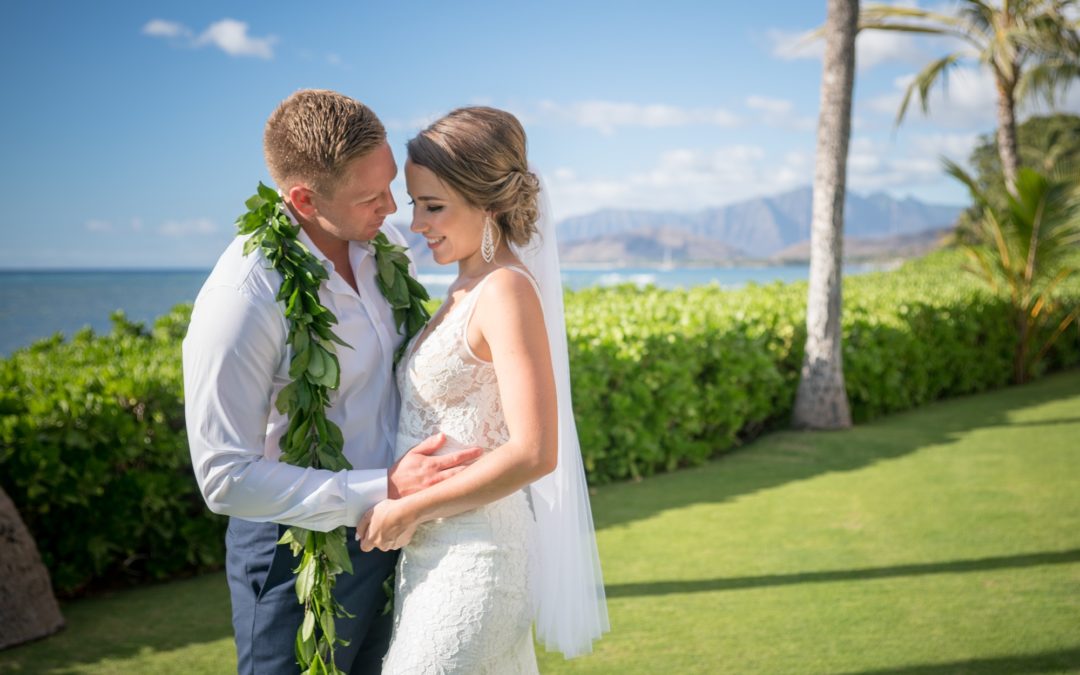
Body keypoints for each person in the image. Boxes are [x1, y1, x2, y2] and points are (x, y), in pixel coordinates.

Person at [182, 89, 481, 675]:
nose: (393, 209)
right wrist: (381, 488)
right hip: (293, 555)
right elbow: (224, 478)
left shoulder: (385, 248)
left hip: (399, 532)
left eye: (391, 184)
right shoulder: (241, 300)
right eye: (371, 196)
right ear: (302, 199)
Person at [356, 106, 609, 672]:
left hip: (479, 560)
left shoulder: (505, 292)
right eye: (416, 203)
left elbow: (535, 452)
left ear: (488, 204)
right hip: (431, 560)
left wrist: (410, 508)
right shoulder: (465, 288)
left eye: (434, 205)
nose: (417, 223)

**WHAT YOU NEED TO DO:**
In the entries, find every line holding "right" and copy it.

**REPLY TO THE TASK:**
right wrist: (381, 488)
right hip: (293, 555)
right elbow: (224, 478)
right shoulder: (241, 300)
right eye: (371, 196)
right ear: (302, 199)
right eye: (416, 203)
right hip: (431, 560)
right shoulder: (465, 288)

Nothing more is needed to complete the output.